Aí começou uma história ridícula de que o teatro estava morto, de que “o teatro da palavra cansa” – por incrível que pareça ouvi isso até de Ziembinski, do grande Ziembinski! Sim, até os grandes se equivocam. E as coisas foram indo por essas vertentes – abismos cujo fundo não se via! – cheguei a ouvir e até ler que o TBC teria feito um teatro superado e de que Cacilda Becker, também ela, estava ultrapassada, tanta besteira, asneiras, ridicularias de quem nem sabe direito o que é teatro… aí, ah!

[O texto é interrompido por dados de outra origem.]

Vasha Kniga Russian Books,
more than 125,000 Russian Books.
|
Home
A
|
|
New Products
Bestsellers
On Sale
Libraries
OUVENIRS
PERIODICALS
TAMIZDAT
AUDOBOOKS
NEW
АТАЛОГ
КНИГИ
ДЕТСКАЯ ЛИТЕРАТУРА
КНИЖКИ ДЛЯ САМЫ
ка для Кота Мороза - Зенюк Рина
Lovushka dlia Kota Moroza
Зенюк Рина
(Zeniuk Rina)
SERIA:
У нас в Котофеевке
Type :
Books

Cansei!

Cacilda Becker e Cleyde Yáconis
Fez-me muito bem depois de muitos e muitos lustros reler as matérias que escrevi, as entrevistas, as reportagens, as críticas. Repercuti, durante trinta anos, tudo que acontecia na cidade em matéria de teatro, reportava, entrevistava, fotografava. Escrevia críticas de forma muito direta e tenho me espantado, às vezes, com a demasiada sinceridade e com uma certa neurastenia com o que não me agradava. Se fosse hoje “pegaria” mais leve.
Do que acabei tendo certeza: foram três décadas de um teatro maravilhoso, feito por gente capaz e devotada, gente de grande talento que me fez muito bem, assim como deve ter feito bem ao numeroso público que seguia essas tribos. Essa, aliás, era a minha tribo. Estive em greves e passeatas com eles. Acompanhei as assembleias contra a censura até altas horas da madrugada. Ri, chorei e lutei com eles, com essa tribo maravilhosa cujos membros, às vezes, se flechavam uns aos outros. Muitos caciques e outros tantos índios dessa etnia cultural já se foram. Sobraram alguns. Ainda gosto (muito!) de vê-los no palco.

Eu com Eva Wilma e John Herbert
Comparações são inevitáveis e o prazer de ir ao teatro, hoje, já não é grande. Atores que não sabem articular direito. Que falam sem abrir a boca. Atrizes que nunca leram um livro. Uns e outros preferindo a facilidade das novelas e as fotos em revistas de celebridades. Às vezes, muita pose. Pouco estudo e quem foi, mesmo, esse tal de Ibsen?
Deixa pra lá. Em matéria de teatro sou saudosista à beça! E, para mim – repetindo um verso de Flávio Rangel – “Cacilda Becker nem morreu!”